TASK DESCRIPTION -
In the records below, report every line that contains the word "Answer". Case counts, so a line matches only if the capitalization is the same.

DATA LINES -
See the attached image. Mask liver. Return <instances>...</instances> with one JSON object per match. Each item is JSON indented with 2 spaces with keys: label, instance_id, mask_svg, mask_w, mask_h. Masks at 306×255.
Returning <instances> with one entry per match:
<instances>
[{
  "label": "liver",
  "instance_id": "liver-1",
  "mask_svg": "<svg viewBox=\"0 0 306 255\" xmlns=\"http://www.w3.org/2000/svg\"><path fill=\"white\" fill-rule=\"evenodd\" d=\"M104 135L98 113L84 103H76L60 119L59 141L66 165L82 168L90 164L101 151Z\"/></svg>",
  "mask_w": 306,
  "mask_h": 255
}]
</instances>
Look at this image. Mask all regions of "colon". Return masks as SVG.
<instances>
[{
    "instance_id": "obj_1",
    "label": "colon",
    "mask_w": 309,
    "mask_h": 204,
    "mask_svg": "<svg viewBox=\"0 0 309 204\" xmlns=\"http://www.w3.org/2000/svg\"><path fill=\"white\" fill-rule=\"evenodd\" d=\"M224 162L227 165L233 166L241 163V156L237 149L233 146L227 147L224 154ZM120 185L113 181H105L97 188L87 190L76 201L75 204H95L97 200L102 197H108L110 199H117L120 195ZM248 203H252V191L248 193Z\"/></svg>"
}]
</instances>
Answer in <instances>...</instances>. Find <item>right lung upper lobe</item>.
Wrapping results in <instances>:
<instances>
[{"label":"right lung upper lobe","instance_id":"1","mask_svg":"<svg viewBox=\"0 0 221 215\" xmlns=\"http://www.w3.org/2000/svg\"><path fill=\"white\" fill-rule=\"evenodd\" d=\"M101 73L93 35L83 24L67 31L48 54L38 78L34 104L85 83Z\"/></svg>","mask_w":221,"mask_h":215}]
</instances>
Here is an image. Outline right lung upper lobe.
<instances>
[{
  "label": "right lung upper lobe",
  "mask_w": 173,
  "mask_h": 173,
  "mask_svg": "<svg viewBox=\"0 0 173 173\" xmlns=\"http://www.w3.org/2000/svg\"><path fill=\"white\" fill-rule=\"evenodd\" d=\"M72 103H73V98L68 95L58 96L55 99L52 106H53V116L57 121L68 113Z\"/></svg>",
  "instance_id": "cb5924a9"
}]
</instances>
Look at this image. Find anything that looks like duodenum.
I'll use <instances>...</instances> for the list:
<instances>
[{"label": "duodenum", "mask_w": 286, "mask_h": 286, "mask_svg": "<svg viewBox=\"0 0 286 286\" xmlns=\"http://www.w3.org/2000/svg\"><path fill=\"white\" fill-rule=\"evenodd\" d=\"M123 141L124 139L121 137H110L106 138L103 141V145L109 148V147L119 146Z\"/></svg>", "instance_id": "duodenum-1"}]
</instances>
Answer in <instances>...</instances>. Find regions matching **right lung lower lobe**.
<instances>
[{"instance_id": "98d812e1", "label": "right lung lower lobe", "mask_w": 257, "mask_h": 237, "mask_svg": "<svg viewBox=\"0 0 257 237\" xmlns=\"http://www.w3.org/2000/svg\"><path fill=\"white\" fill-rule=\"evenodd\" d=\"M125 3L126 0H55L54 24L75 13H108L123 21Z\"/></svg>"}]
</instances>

---

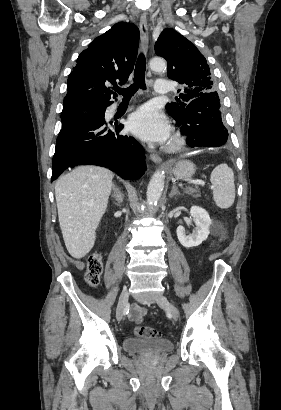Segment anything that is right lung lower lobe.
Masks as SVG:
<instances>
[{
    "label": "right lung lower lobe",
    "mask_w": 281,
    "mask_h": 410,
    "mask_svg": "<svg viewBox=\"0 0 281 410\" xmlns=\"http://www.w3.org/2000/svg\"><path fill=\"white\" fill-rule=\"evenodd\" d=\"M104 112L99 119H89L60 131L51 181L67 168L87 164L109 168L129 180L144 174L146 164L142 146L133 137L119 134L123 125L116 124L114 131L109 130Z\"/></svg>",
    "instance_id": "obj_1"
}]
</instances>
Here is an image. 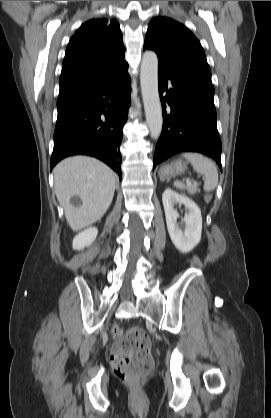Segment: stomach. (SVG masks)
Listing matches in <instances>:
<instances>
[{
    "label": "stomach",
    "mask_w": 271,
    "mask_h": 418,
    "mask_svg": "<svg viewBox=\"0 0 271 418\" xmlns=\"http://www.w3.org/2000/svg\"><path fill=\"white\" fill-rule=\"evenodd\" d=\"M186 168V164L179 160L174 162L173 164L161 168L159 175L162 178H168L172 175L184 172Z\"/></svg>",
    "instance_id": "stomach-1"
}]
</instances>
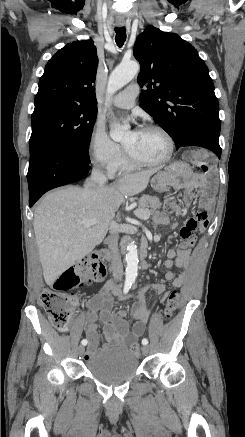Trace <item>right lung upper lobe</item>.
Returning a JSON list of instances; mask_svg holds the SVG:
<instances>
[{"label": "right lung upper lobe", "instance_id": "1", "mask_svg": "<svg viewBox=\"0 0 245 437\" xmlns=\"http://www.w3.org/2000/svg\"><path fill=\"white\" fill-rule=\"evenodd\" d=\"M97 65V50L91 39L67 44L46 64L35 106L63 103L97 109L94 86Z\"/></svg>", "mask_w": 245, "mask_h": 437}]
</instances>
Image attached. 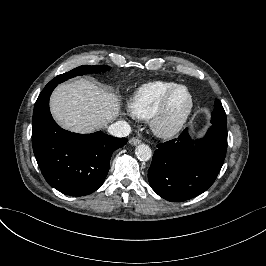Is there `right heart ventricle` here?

* * *

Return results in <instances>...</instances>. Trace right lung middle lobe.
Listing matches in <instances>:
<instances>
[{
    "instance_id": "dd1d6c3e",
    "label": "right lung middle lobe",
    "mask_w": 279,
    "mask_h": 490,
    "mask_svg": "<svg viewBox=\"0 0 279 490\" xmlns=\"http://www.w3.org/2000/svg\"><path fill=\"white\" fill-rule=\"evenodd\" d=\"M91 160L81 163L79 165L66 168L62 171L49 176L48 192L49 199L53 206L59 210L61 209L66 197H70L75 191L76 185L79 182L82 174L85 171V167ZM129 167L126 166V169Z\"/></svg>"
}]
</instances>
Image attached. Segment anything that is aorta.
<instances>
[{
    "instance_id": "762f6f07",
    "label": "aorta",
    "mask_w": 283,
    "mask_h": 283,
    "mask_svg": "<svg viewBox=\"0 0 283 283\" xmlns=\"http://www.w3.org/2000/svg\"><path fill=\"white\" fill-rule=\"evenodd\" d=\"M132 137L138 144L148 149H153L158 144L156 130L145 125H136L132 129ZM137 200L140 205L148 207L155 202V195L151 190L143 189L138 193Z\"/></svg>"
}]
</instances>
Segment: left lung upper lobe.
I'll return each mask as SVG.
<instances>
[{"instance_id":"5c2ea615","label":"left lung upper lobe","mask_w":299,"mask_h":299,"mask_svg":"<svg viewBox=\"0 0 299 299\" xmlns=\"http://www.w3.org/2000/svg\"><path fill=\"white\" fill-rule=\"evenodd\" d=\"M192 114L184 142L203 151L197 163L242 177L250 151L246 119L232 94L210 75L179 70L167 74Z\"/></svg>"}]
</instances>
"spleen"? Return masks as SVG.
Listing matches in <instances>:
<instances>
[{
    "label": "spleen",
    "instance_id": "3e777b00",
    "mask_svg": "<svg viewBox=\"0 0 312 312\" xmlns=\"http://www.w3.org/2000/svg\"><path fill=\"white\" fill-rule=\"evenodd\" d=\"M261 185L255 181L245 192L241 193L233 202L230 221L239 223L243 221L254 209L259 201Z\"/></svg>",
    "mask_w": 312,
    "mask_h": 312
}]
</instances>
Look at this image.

FINISHED TASK -
Answer in <instances>...</instances>. Find <item>right lung upper lobe</item>.
Answer in <instances>...</instances>. Find regions matching **right lung lower lobe**.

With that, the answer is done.